## BACAAN
■ ■ ■ ■ ■ ■ ■
Rabu 08 Mar 2023 12:53 WIB

Haryadi Suyuti Terima Vonis, Kuasa Hukum Sebut Keluarga Keberatan

Selain vonis tujuh tahun penjara, HS juga divonis membayar denda Rp 300 juta.

Rep: Silvy Dian Setiawan/ Red: Yusuf Assidiq
Terdakwa eks wali kota Yogyakarta, Haryadi Suyuti  (layar bawah) saat mengikuti sidang daring pembacaan putusan kasus suap penerbitan IMB Apartemen Royal Kedhaton dan Hotel Iki Wae di Pengadilan Negeri Yogyakarta, Selasa  (28/2/2023).
Foto: Republika/Wihdan Hidayat
Terdakwa eks wali kota Yogyakarta, Haryadi Suyuti (layar bawah) saat mengikuti sidang daring pembacaan putusan kasus suap penerbitan IMB Apartemen Royal Kedhaton dan Hotel Iki Wae di Pengadilan Negeri Yogyakarta, Selasa (28/2/2023).

REPUBLIKA.CO.ID, YOGYAKARTA -- Mantan wali kota (walkot) Yogyakarta, Haryadi Suyuti (HS) menerima putusan majelis hakim Pengadilan Negeri (PN) Yogyakarta dengan menjalani masa hukuman tujuh tahun penjara, dengan tidak mengajukan banding. Namun, keluarga HS keberatan atas hukuman tersebut.

Kuasa hukum HS, Muhammad Fahri Hasyim mengatakan, keluarga keberatan karena hukuman tujuh tahun penjara dinilai tidak sebanding dengan apa yang dilakukan HS. HS sendiri divonis tujuh tahun atas tindak pidana korupsi yang menjeratnya yakni kasus suap IMB Royal Kedhaton dan Hotel Iki Wae/Aston Malioboro.
■ ■ ■ ■ ■ ■ ■
## DAFTAR DATA

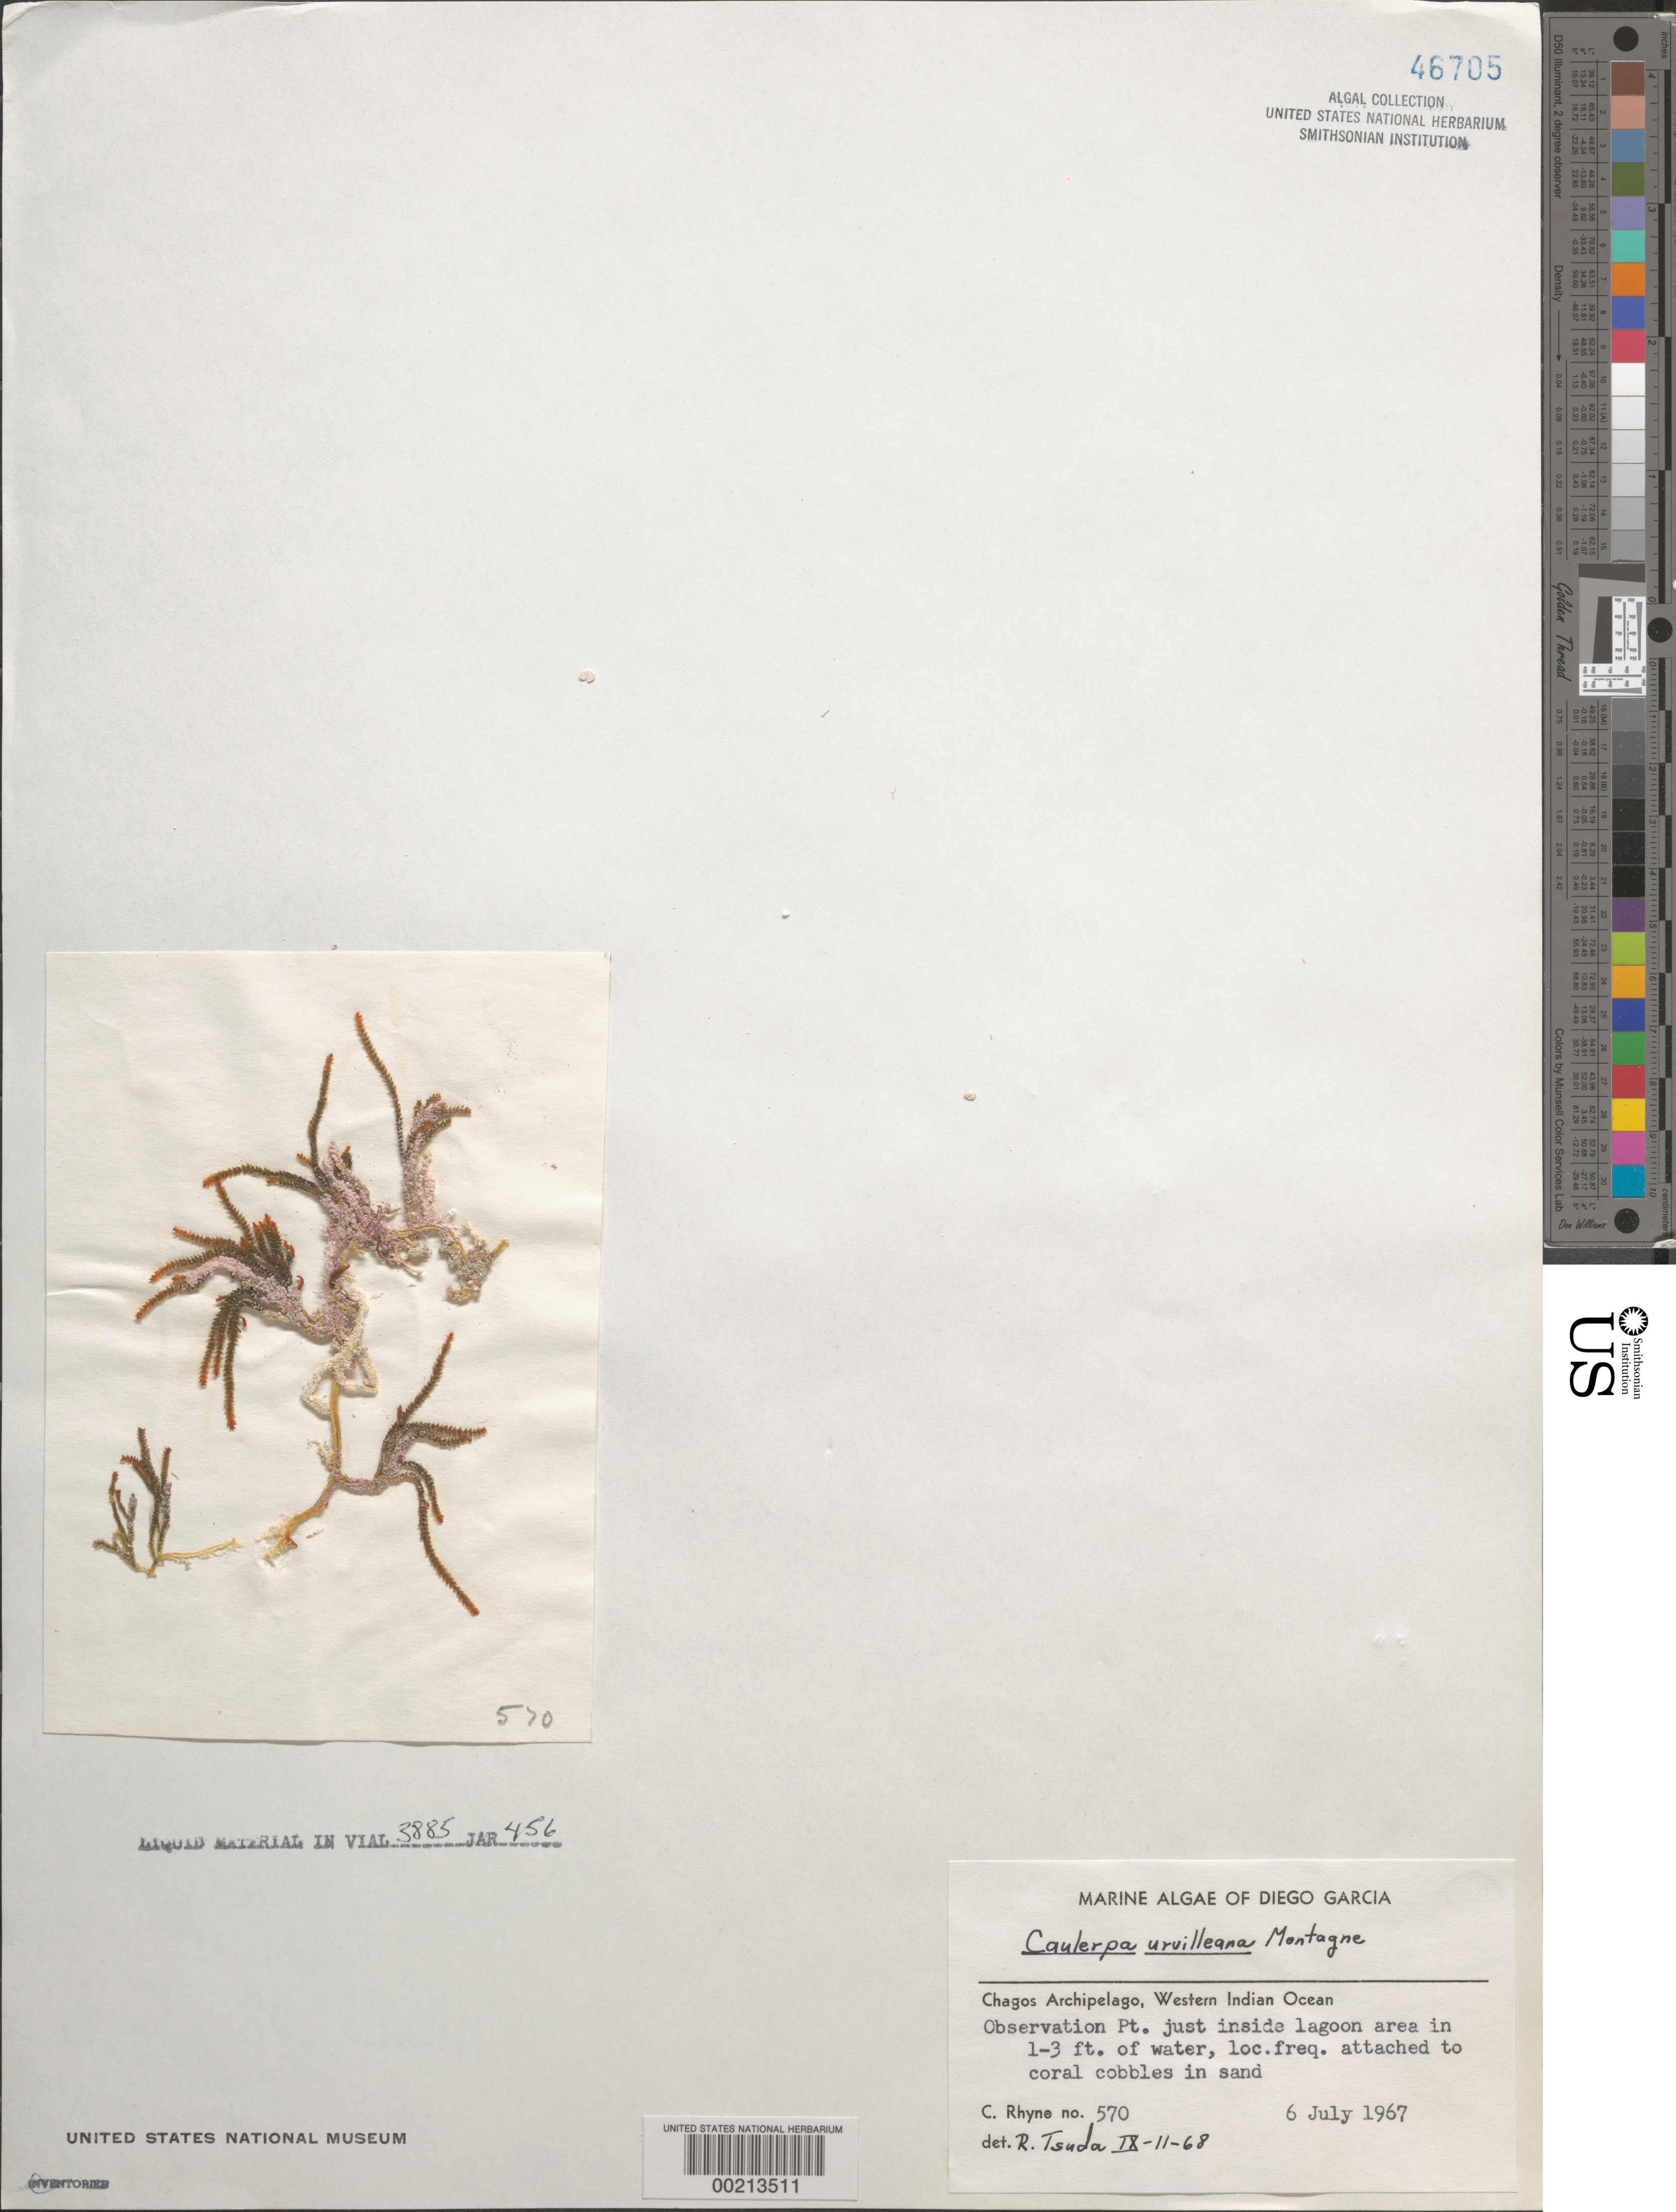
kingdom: Plantae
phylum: Chlorophyta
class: Ulvophyceae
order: Bryopsidales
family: Caulerpaceae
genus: Caulerpa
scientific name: Caulerpa urvilleana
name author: Mont.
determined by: Tsuda, R. T.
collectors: C. Rhyne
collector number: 570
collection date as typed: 06 Jul 1967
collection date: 1967-07-06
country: British Indian Ocean Territory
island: Diego Garcia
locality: Observation Point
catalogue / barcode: US 46705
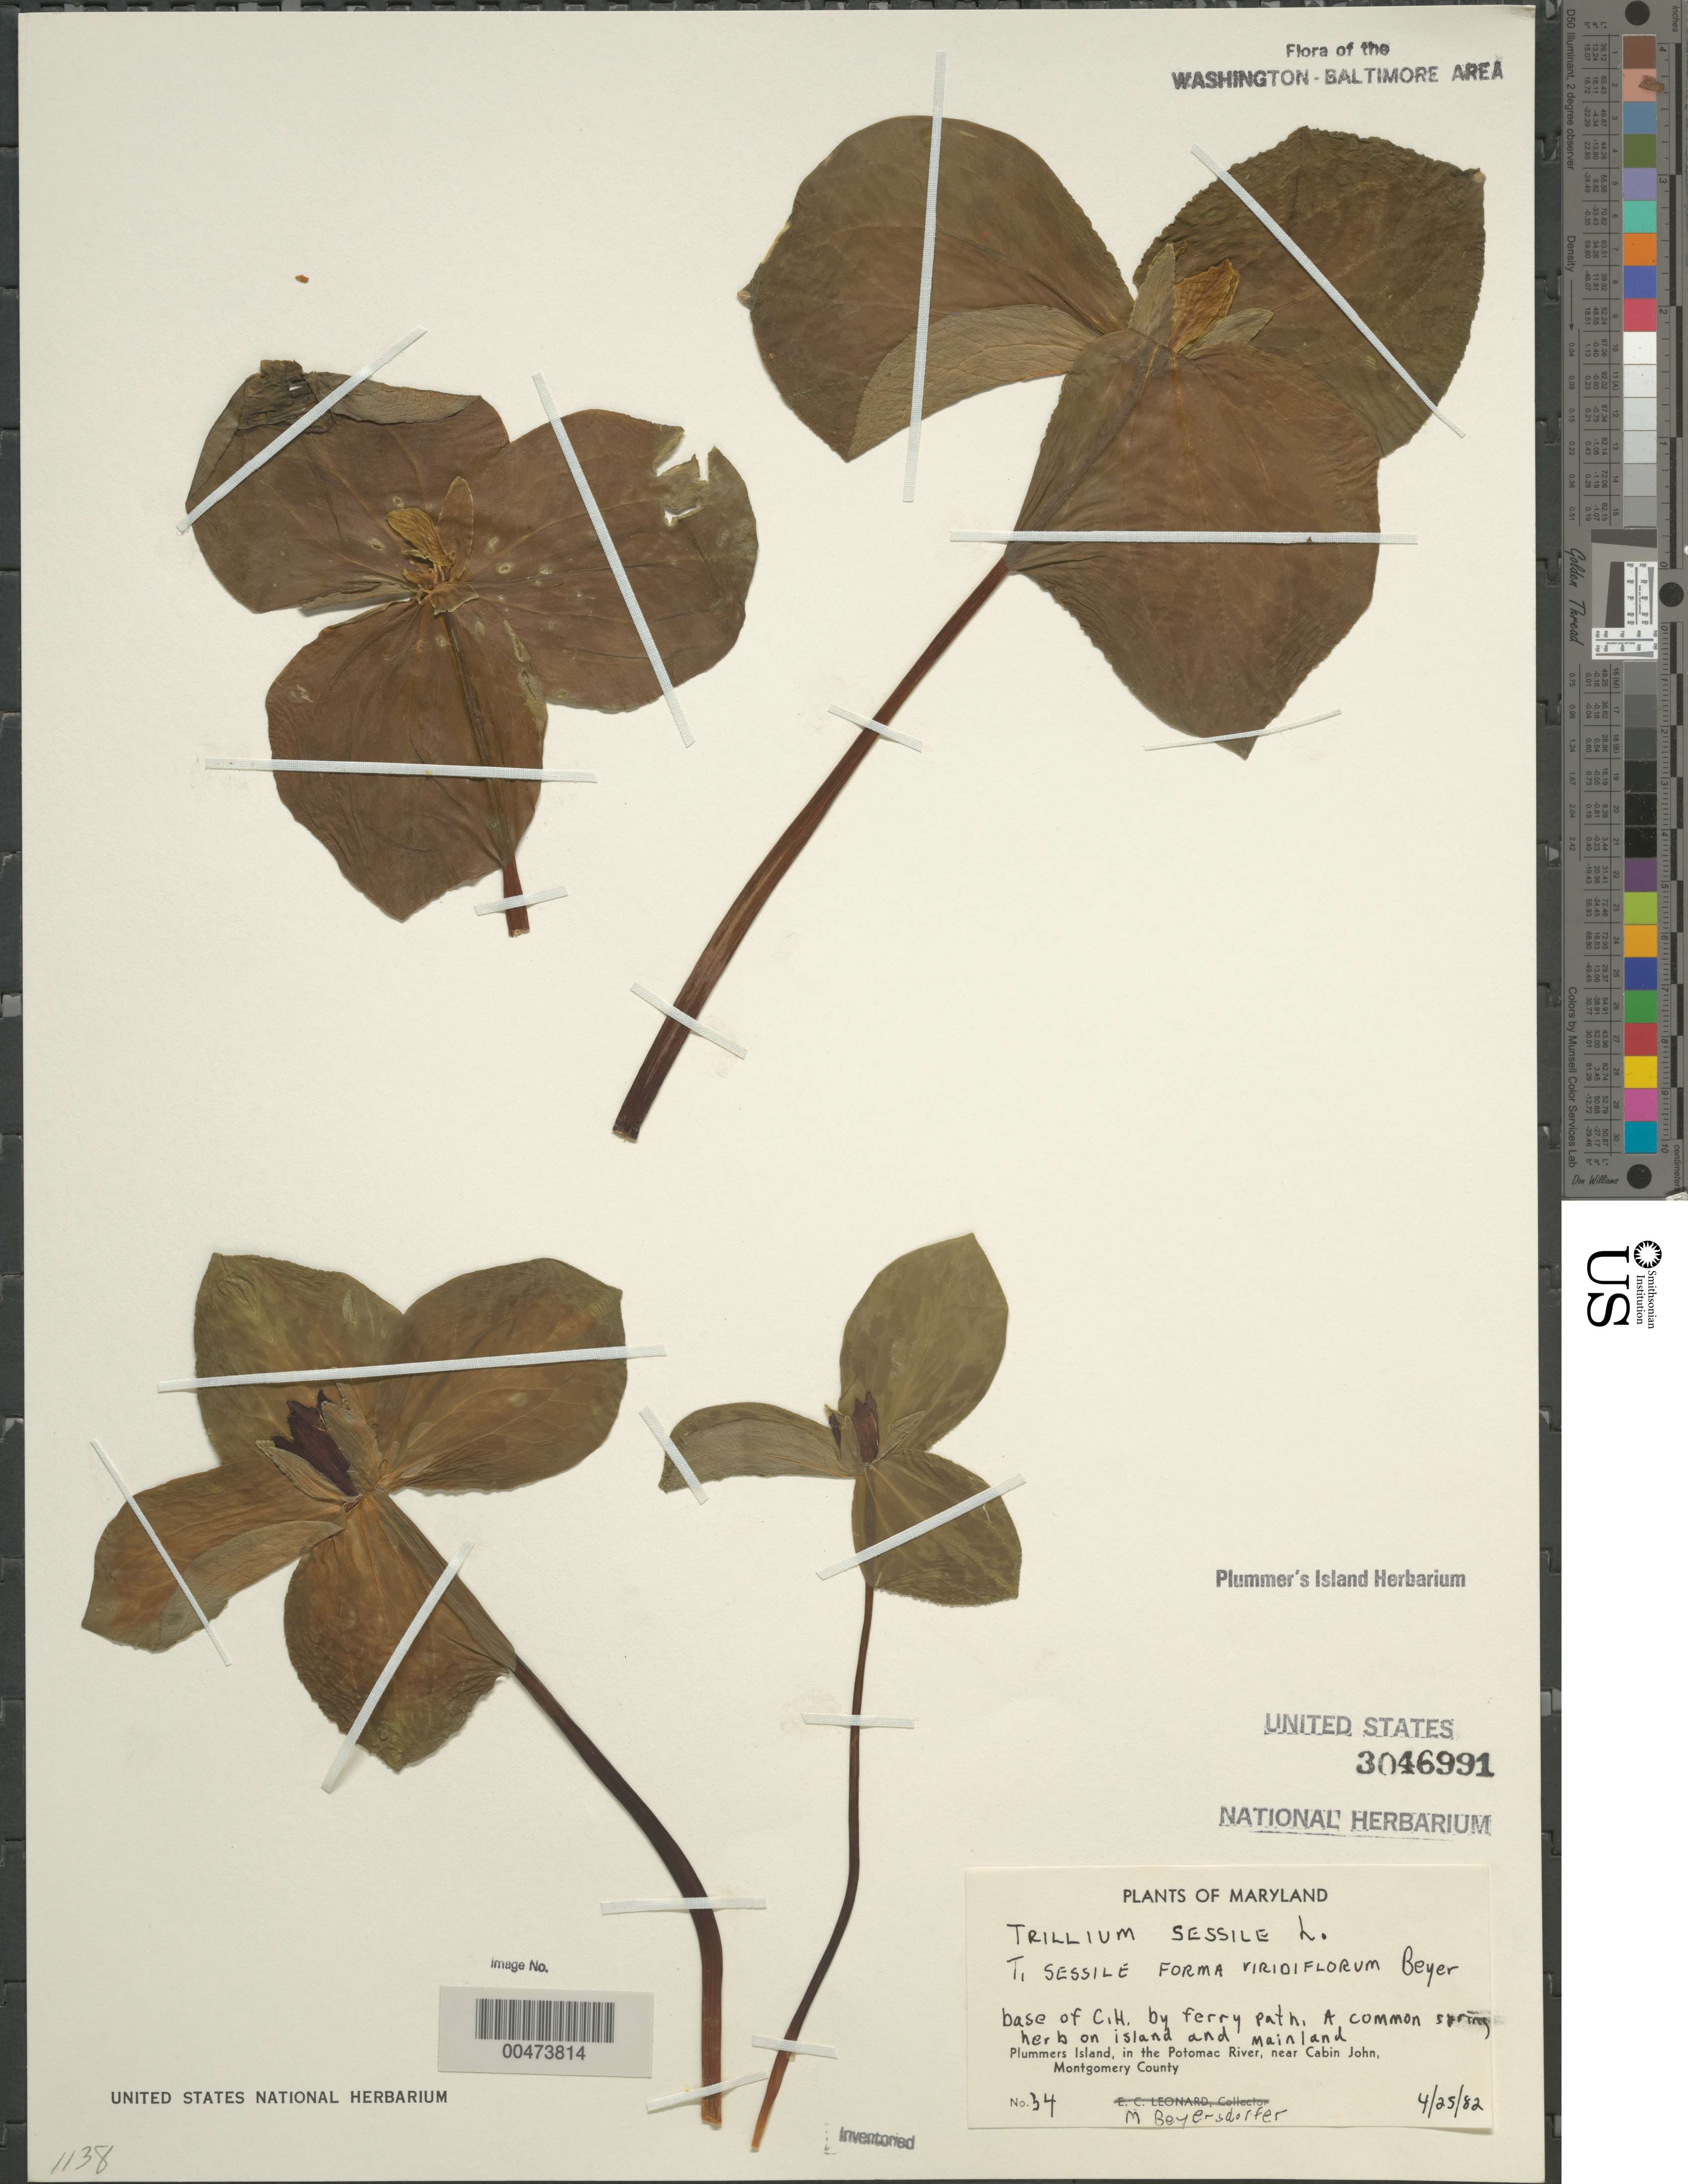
■ ■ ■ ■ ■ ■ ■
## KETENTUAN TUGAS
1 > Perbarui bacaan dari "Rep: Silvy Dian" sampai "atas hukuman tersebut.", dengan mengganti "sidang daring" menjadi "sidang virtual".
2 > Sebutkan semua nama lengkap orang yang tercantum dalam bacaan.
3 > Jawab pertanyaan berikut berdasarkan bacaan.
(a) Berapa denda yang dijatuhkan kepada HS selain hukuman penjara?
(b) Apakah HS mengajukan banding atas putusan tersebut?
(c) Siapa kuasa hukum HS?
Materi ini tidak ada hubungannya dengan bacaan.

## JAWABAN
1 >
Rep: Silvy Dian Setiawan/ Red: Yusuf Assidiq
Terdakwa eks wali kota Yogyakarta, Haryadi Suyuti  (layar bawah) saat mengikuti sidang virtual pembacaan putusan kasus suap penerbitan IMB Apartemen Royal Kedhaton dan Hotel Iki Wae di Pengadilan Negeri Yogyakarta, Selasa  (28/2/2023).
Foto: Republika/Wihdan Hidayat
Terdakwa eks wali kota Yogyakarta, Haryadi Suyuti (layar bawah) saat mengikuti sidang virtual pembacaan putusan kasus suap penerbitan IMB Apartemen Royal Kedhaton dan Hotel Iki Wae di Pengadilan Negeri Yogyakarta, Selasa (28/2/2023).

REPUBLIKA.CO.ID, YOGYAKARTA -- Mantan wali kota (walkot) Yogyakarta, Haryadi Suyuti (HS) menerima putusan majelis hakim Pengadilan Negeri (PN) Yogyakarta dengan menjalani masa hukuman tujuh tahun penjara, dengan tidak mengajukan banding. Namun, keluarga HS keberatan atas hukuman tersebut.

2 >
Haryadi Suyuti
Silvy Dian Setiawan
Yusuf Assidiq
Wihdan Hidayat
Muhammad Fahri Hasyim

3 >
(a) Rp 300 juta.
(b) Tidak, HS tidak mengajukan banding.
(c) Muhammad Fahri Hasyim.